→ Your objective:
From the floating nuclear power article below, write out word for word the passage that starts at "Some designs also" and ends after "case for deployment.".

→ Excerpted text:
-=-=-=-=-

Small modular reactors, shipyard construction, island energy security, and the maritime law questions that may follow.
Floating nuclear power is emerging as one of the more significant new concepts in offshore energy. Once treated as a niche or experimental idea, floating nuclear power plants are receiving renewed attention because of several converging pressures: rising electricity demand, reliable low-carbon power, limited land availability, energy-security concerns, and the growing need for fresh water in coastal and island communities.
However, floating nuclear power is not merely a nuclear-energy issue — it is a shipyard, towage, mooring, inspection, marine-operations, offshore-support, emergency-response, insurance, and maritime-liability issue. The success of these projects may not only mean more offshore jobs, but new questions about worker safety, vessel operations, regulatory compliance, and legal responsibility when something goes wrong.
The Basic Concept
A floating nuclear power plant, often called an FNPP, is a nuclear generation unit mounted on a barge, vessel, or floating platform. Rather than being built entirely at a fixed land-based site, the unit may be fabricated in whole or in part in a controlled shipyard environment, transported by water, moored near a coastal demand center, and connected to the local power grid.
The appeal is practical: many coastal regions, remote industrial sites, ports, mines, and island nations need dependable electricity, but face hard limits on land availability, fuel supply, grid capacity, and access to conventional infrastructure/logistics. A floating nuclear unit could potentially provide steady, reliable electricity, without requiring a dedicated site ashore.
For small island nations, developing states, and remote coastal regions that rely heavily on imported diesel or fuel oil — a dependence that exposes them to volatile prices, difficult logistics, supply interruptions, and high electricity costs — floating nuclear power could offer a more stable energy alternative.
Some designs also may produce heat for industrial use or support desalination, the process of removing salt from seawater to produce freshwater. Where energy security and water security are closely linked, that dual-use capability could meaningfully improve the financial case for deployment.
Why Small Modular Reactors Matter
Most floating nuclear concepts rely on small modular reactor (SMR) technology — reactors designed to be smaller than traditional gigawatt-scale nuclear plants. There are 83 SMR designs at various stages of development or deployment worldwide, and they are often promoted as easier to standardize, manufacture, transport, and deploy in stages.

-=-=-=-=-

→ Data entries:
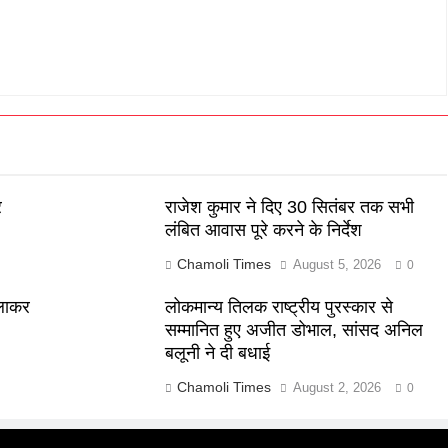
र
राजेश कुमार ने दिए 30 सितंबर तक सभी
लंबित आवास पूरे करने के निर्देश
Chamoli Times
August 5, 2026
0
 लाकर
लोकमान्य तिलक राष्ट्रीय पुरस्कार से
सम्मानित हुए अजीत डोभाल, सांसद अनिल
बलूनी ने दी बधाई
Chamoli Times
August 2, 2026
0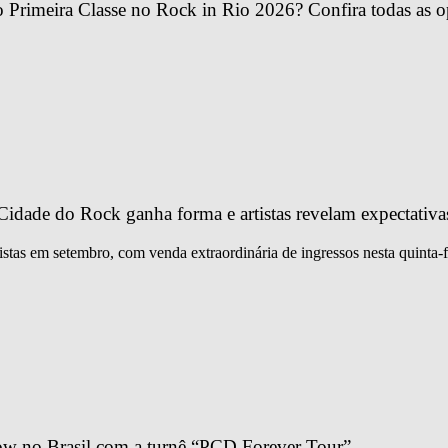
Primeira Classe no Rock in Rio 2026? Confira todas as o
idade do Rock ganha forma e artistas revelam expectativa
istas em setembro, com venda extraordinária de ingressos nesta quinta-f
ow no Brasil com a turnê “PCD Forever Tour”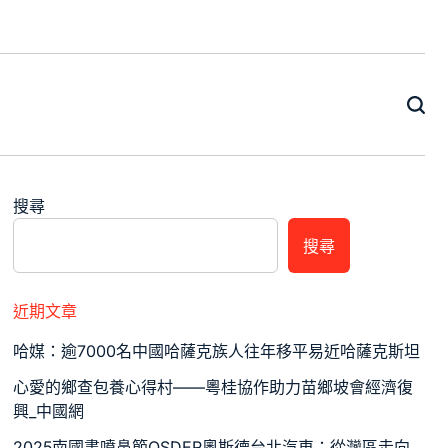
搜尋
搜尋
近期文章
哈媒：逾7000名中國哈薩克族人往年移平易近哈薩克斯坦
心愛的鄉查包養心得村——粵桂協作助力苗鄉坡會經濟復
興_中國網
2025南國書噴鼻節OSDER奧斯德台北汽車：從灣區走向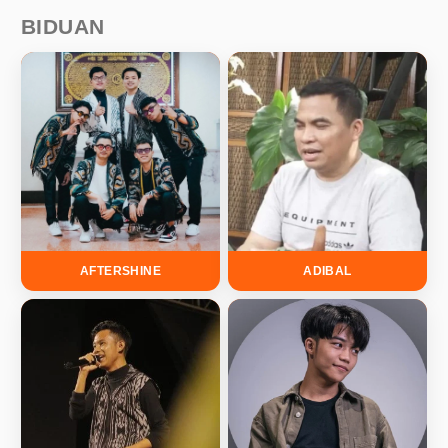
BIDUAN
AFTERSHINE
ADIBAL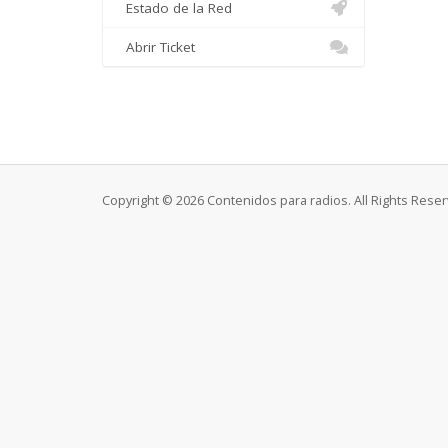
Estado de la Red
Abrir Ticket
Copyright © 2026 Contenidos para radios. All Rights Reser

-=-=-=-=-

→ Answer to this task:
Some designs also may produce heat for industrial use or support desalination, the process of removing salt from seawater to produce freshwater. Where energy security and water security are closely linked, that dual-use capability could meaningfully improve the financial case for deployment.